The brief relaxation of COVID-19 restrictions over the summer also provided a glimpse into the future of the industry – and unsurprisingly, it is looking just as digitised as all other sectors. Notably, many venues had introduced a table service via online orders placed through an app or by scanning a QR code.
These measures were put in place to minimise human contact and prevent the spread of the virus. However, they are expected to continue once restrictions are eased because they offer a convenient way to place an order.

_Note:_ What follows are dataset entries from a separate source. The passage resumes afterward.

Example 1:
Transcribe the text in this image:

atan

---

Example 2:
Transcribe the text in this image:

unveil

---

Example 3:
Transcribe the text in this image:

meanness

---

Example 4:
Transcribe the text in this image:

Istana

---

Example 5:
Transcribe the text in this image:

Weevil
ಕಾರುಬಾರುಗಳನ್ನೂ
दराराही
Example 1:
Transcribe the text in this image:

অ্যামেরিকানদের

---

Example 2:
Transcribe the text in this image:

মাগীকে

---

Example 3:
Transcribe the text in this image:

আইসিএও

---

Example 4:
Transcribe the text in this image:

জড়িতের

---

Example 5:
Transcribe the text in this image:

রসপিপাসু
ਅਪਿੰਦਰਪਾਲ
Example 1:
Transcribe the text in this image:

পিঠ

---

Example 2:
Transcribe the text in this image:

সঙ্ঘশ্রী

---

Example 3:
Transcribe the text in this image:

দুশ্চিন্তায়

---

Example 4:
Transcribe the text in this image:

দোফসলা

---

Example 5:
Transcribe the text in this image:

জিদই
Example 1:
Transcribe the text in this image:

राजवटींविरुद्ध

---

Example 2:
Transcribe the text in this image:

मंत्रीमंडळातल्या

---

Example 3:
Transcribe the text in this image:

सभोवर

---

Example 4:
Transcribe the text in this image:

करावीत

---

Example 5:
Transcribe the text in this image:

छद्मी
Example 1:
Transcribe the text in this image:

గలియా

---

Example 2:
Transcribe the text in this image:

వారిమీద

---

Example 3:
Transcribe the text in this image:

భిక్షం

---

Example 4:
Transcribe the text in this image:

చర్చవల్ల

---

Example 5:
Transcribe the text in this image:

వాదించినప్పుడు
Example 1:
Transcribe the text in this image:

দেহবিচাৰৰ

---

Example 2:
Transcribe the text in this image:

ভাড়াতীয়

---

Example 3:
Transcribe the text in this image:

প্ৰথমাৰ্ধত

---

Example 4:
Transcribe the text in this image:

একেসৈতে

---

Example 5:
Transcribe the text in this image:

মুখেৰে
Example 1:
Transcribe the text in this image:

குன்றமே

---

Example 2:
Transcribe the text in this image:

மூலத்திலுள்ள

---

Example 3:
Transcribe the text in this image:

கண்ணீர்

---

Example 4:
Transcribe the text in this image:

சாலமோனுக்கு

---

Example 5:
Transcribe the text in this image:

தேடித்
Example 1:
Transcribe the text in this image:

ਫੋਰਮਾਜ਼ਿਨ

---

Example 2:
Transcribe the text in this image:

Supermarkets have remained resilient despite market uncertainty, largely because they have been one of the only types of stores permitted to stay open due to their provision of essential items.
Despite fluctuations in demand, for instance at the onset of the pandemic when there was a rise in stockpiling behaviours, physical store visits have remained popular. For many, a weekly shopping trip for essential food and drink supplies has been a welcomed break from staying at home.
That said, online grocery shopping has become equally as popular and prominent, which is evident through the shortage of delivery slots. As a result, Ocado’s retail revenue grew by 35%, and various supermarkets saw success in ramping up partnerships with alternative online sales and delivery routes.
For instance, Morrisons saw online sales triple over the course of the pandemic as it joined forces with Amazon UK to supply Prime customers with a free, same day, express grocery delivery service.
Similarly, much like restaurants, local convenience stores are increasingly partnering with the likes of Deliveroo and UberEats too, in order to provide shoppers with easy access to essential items.
While these online ordering routes have typically been favoured by younger demographics in the past, during the pandemic, there has been a significant shift in the age of users. For instance, Waitrose have reported that the number of over 55’s using its online grocery shopping service has tripled during the pandemic.
But while this was due to the increased level of risk the virus posed for these individuals, it is apparent that eyes have been opened to the ease and convenience offered by the e-commerce channel. Therefore, among those that have formed new online habits over the past year, 42.6% will continue at the same level post-pandemic.
However, it is unlikely that in-store grocery shopping will slow any time soon, but retailers should be aware of the potential opportunities that exist online. The recent Christmas period, for example, saw online sales figures double from the previous year, creating a strong case for a shift in focus.
Undeniably, the COVID-19 pandemic has caused widespread disruption in all industries. Although digital transformation was already underway, the challenges this disruption has caused has created an urgent need for businesses to accelerate plans and strategies in order to cater and respond to changes in both the market and consumer behaviours.
The businesses thriving during the lockdown are those that have been prompt at responding to the digital shift, as for the most part, many of their products and services have remained unchanged.
But while many of these businesses have been operating with digital-first models long before the pandemic, it would be wrong to assume opportunity is lost for those that have taken such an approach in more recent times. In fact, with strong evidence to suggest consumption habits will remain digital once the pandemic has run its course, online focus is key for the future success and sustainability of all businesses.
Furthermore, while businesses have been doing all they can to operate effectively during this time, and consumer sentiments have, understandably, been knocked, the confidence of both business owners and customers in online offerings has greatly improved.
This is yet another case for the continued focus and development of e-commerce and digital channels, as not only will they adhere to the wider shift, but will also improve convenience, efficiency and accessibility for all parties.